#### The data ####

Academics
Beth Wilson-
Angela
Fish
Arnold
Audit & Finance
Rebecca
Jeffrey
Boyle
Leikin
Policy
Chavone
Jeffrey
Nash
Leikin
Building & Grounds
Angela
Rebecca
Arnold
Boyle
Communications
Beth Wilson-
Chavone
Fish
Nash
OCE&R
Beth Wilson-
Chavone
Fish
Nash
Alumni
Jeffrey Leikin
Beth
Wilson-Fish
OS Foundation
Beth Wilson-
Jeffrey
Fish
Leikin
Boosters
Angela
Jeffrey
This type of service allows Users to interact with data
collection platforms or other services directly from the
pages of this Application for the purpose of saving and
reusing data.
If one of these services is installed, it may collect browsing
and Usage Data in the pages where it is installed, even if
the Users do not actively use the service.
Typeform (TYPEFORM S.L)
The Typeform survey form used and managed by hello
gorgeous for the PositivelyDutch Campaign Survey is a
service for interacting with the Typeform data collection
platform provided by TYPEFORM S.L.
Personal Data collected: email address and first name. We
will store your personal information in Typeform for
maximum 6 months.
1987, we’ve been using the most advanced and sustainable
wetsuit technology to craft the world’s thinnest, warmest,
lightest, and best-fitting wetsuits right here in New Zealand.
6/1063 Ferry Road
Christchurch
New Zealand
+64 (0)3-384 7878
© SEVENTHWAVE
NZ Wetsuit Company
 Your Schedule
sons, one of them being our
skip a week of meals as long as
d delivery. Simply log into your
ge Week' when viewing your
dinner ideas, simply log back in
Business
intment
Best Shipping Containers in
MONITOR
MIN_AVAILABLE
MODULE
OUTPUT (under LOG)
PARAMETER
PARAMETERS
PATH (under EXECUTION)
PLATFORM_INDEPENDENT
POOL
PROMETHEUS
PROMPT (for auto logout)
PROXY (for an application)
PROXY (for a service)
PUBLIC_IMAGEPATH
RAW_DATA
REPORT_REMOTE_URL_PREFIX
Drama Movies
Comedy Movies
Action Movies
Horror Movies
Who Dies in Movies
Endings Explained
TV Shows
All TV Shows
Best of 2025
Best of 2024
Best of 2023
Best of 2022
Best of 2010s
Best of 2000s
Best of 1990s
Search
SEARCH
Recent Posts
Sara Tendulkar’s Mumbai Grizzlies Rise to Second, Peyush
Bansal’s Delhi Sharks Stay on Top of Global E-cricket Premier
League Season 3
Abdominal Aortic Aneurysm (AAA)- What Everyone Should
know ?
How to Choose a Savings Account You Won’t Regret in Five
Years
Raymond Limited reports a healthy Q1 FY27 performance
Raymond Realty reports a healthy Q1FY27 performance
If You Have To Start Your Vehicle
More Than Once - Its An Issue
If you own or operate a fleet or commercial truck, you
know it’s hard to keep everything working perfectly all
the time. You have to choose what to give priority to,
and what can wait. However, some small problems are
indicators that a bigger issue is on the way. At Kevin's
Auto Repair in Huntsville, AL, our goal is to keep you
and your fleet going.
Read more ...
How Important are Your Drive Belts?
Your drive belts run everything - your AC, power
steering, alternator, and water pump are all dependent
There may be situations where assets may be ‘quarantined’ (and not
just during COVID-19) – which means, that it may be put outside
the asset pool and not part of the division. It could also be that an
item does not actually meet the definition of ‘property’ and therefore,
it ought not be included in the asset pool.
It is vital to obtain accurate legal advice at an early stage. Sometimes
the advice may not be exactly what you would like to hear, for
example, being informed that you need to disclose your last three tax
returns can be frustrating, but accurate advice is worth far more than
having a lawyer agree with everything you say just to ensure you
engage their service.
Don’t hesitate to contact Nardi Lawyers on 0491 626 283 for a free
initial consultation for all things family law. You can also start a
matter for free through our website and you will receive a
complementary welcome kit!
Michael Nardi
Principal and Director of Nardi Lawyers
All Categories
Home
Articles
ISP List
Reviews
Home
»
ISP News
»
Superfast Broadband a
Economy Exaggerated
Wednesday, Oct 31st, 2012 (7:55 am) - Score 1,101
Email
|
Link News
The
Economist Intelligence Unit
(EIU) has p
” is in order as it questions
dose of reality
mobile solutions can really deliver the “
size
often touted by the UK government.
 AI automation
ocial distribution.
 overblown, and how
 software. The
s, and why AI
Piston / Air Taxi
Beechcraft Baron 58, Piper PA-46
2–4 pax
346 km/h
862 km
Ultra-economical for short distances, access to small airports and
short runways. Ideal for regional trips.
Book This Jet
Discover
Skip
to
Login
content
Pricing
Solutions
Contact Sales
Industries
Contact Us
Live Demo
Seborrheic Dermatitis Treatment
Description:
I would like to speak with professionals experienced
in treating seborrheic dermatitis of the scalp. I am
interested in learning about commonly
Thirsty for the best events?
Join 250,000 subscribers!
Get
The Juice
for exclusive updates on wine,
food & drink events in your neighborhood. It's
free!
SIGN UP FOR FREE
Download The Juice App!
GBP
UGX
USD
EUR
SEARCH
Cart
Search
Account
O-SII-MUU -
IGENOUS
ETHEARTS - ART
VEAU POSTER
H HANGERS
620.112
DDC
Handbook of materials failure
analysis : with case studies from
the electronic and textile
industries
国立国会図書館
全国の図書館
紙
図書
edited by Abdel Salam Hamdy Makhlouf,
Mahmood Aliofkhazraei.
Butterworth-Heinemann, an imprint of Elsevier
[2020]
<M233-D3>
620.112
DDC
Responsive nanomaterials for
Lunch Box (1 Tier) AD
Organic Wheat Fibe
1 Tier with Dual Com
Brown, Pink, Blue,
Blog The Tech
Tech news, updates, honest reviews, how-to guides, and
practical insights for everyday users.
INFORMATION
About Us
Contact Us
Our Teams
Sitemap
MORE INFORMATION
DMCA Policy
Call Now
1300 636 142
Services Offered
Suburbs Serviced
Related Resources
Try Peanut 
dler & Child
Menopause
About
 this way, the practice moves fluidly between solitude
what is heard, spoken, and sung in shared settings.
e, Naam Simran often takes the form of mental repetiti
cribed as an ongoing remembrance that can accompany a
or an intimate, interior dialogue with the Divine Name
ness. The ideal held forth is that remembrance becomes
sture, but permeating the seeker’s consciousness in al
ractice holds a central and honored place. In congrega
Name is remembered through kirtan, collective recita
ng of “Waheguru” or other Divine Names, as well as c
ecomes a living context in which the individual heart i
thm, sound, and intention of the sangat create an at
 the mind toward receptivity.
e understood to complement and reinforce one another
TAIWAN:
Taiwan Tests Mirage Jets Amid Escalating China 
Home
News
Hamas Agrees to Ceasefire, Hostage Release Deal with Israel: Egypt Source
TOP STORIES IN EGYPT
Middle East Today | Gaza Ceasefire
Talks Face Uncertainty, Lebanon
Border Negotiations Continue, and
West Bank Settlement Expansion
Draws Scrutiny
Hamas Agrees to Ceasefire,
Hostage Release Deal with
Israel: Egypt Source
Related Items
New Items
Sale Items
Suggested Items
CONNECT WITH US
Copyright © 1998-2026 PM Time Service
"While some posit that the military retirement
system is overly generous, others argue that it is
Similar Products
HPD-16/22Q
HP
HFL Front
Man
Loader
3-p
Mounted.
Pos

####

» Exercise: Rewrite the text from all the records above, replacing "Ceasefire" with "Truce" everywhere it occurs and leaving everything else unchanged.

» Output of the exercise:
Academics
Beth Wilson-
Angela
Fish
Arnold
Audit & Finance
Rebecca
Jeffrey
Boyle
Leikin
Policy
Chavone
Jeffrey
Nash
Leikin
Building & Grounds
Angela
Rebecca
Arnold
Boyle
Communications
Beth Wilson-
Chavone
Fish
Nash
OCE&R
Beth Wilson-
Chavone
Fish
Nash
Alumni
Jeffrey Leikin
Beth
Wilson-Fish
OS Foundation
Beth Wilson-
Jeffrey
Fish
Leikin
Boosters
Angela
Jeffrey
This type of service allows Users to interact with data
collection platforms or other services directly from the
pages of this Application for the purpose of saving and
reusing data.
If one of these services is installed, it may collect browsing
and Usage Data in the pages where it is installed, even if
the Users do not actively use the service.
Typeform (TYPEFORM S.L)
The Typeform survey form used and managed by hello
gorgeous for the PositivelyDutch Campaign Survey is a
service for interacting with the Typeform data collection
platform provided by TYPEFORM S.L.
Personal Data collected: email address and first name. We
will store your personal information in Typeform for
maximum 6 months.
1987, we’ve been using the most advanced and sustainable
wetsuit technology to craft the world’s thinnest, warmest,
lightest, and best-fitting wetsuits right here in New Zealand.
6/1063 Ferry Road
Christchurch
New Zealand
+64 (0)3-384 7878
© SEVENTHWAVE
NZ Wetsuit Company
 Your Schedule
sons, one of them being our
skip a week of meals as long as
d delivery. Simply log into your
ge Week' when viewing your
dinner ideas, simply log back in
Business
intment
Best Shipping Containers in
MONITOR
MIN_AVAILABLE
MODULE
OUTPUT (under LOG)
PARAMETER
PARAMETERS
PATH (under EXECUTION)
PLATFORM_INDEPENDENT
POOL
PROMETHEUS
PROMPT (for auto logout)
PROXY (for an application)
PROXY (for a service)
PUBLIC_IMAGEPATH
RAW_DATA
REPORT_REMOTE_URL_PREFIX
Drama Movies
Comedy Movies
Action Movies
Horror Movies
Who Dies in Movies
Endings Explained
TV Shows
All TV Shows
Best of 2025
Best of 2024
Best of 2023
Best of 2022
Best of 2010s
Best of 2000s
Best of 1990s
Search
SEARCH
Recent Posts
Sara Tendulkar’s Mumbai Grizzlies Rise to Second, Peyush
Bansal’s Delhi Sharks Stay on Top of Global E-cricket Premier
League Season 3
Abdominal Aortic Aneurysm (AAA)- What Everyone Should
know ?
How to Choose a Savings Account You Won’t Regret in Five
Years
Raymond Limited reports a healthy Q1 FY27 performance
Raymond Realty reports a healthy Q1FY27 performance
If You Have To Start Your Vehicle
More Than Once - Its An Issue
If you own or operate a fleet or commercial truck, you
know it’s hard to keep everything working perfectly all
the time. You have to choose what to give priority to,
and what can wait. However, some small problems are
indicators that a bigger issue is on the way. At Kevin's
Auto Repair in Huntsville, AL, our goal is to keep you
and your fleet going.
Read more ...
How Important are Your Drive Belts?
Your drive belts run everything - your AC, power
steering, alternator, and water pump are all dependent
There may be situations where assets may be ‘quarantined’ (and not
just during COVID-19) – which means, that it may be put outside
the asset pool and not part of the division. It could also be that an
item does not actually meet the definition of ‘property’ and therefore,
it ought not be included in the asset pool.
It is vital to obtain accurate legal advice at an early stage. Sometimes
the advice may not be exactly what you would like to hear, for
example, being informed that you need to disclose your last three tax
returns can be frustrating, but accurate advice is worth far more than
having a lawyer agree with everything you say just to ensure you
engage their service.
Don’t hesitate to contact Nardi Lawyers on 0491 626 283 for a free
initial consultation for all things family law. You can also start a
matter for free through our website and you will receive a
complementary welcome kit!
Michael Nardi
Principal and Director of Nardi Lawyers
All Categories
Home
Articles
ISP List
Reviews
Home
»
ISP News
»
Superfast Broadband a
Economy Exaggerated
Wednesday, Oct 31st, 2012 (7:55 am) - Score 1,101
Email
|
Link News
The
Economist Intelligence Unit
(EIU) has p
” is in order as it questions
dose of reality
mobile solutions can really deliver the “
size
often touted by the UK government.
 AI automation
ocial distribution.
 overblown, and how
 software. The
s, and why AI
Piston / Air Taxi
Beechcraft Baron 58, Piper PA-46
2–4 pax
346 km/h
862 km
Ultra-economical for short distances, access to small airports and
short runways. Ideal for regional trips.
Book This Jet
Discover
Skip
to
Login
content
Pricing
Solutions
Contact Sales
Industries
Contact Us
Live Demo
Seborrheic Dermatitis Treatment
Description:
I would like to speak with professionals experienced
in treating seborrheic dermatitis of the scalp. I am
interested in learning about commonly
Thirsty for the best events?
Join 250,000 subscribers!
Get
The Juice
for exclusive updates on wine,
food & drink events in your neighborhood. It's
free!
SIGN UP FOR FREE
Download The Juice App!
GBP
UGX
USD
EUR
SEARCH
Cart
Search
Account
O-SII-MUU -
IGENOUS
ETHEARTS - ART
VEAU POSTER
H HANGERS
620.112
DDC
Handbook of materials failure
analysis : with case studies from
the electronic and textile
industries
国立国会図書館
全国の図書館
紙
図書
edited by Abdel Salam Hamdy Makhlouf,
Mahmood Aliofkhazraei.
Butterworth-Heinemann, an imprint of Elsevier
[2020]
<M233-D3>
620.112
DDC
Responsive nanomaterials for
Lunch Box (1 Tier) AD
Organic Wheat Fibe
1 Tier with Dual Com
Brown, Pink, Blue,
Blog The Tech
Tech news, updates, honest reviews, how-to guides, and
practical insights for everyday users.
INFORMATION
About Us
Contact Us
Our Teams
Sitemap
MORE INFORMATION
DMCA Policy
Call Now
1300 636 142
Services Offered
Suburbs Serviced
Related Resources
Try Peanut 
dler & Child
Menopause
About
 this way, the practice moves fluidly between solitude
what is heard, spoken, and sung in shared settings.
e, Naam Simran often takes the form of mental repetiti
cribed as an ongoing remembrance that can accompany a
or an intimate, interior dialogue with the Divine Name
ness. The ideal held forth is that remembrance becomes
sture, but permeating the seeker’s consciousness in al
ractice holds a central and honored place. In congrega
Name is remembered through kirtan, collective recita
ng of “Waheguru” or other Divine Names, as well as c
ecomes a living context in which the individual heart i
thm, sound, and intention of the sangat create an at
 the mind toward receptivity.
e understood to complement and reinforce one another
TAIWAN:
Taiwan Tests Mirage Jets Amid Escalating China 
Home
News
Hamas Agrees to Truce, Hostage Release Deal with Israel: Egypt Source
TOP STORIES IN EGYPT
Middle East Today | Gaza Truce
Talks Face Uncertainty, Lebanon
Border Negotiations Continue, and
West Bank Settlement Expansion
Draws Scrutiny
Hamas Agrees to Truce,
Hostage Release Deal with
Israel: Egypt Source
Related Items
New Items
Sale Items
Suggested Items
CONNECT WITH US
Copyright © 1998-2026 PM Time Service
"While some posit that the military retirement
system is overly generous, others argue that it is
Similar Products
HPD-16/22Q
HP
HFL Front
Man
Loader
3-p
Mounted.
Pos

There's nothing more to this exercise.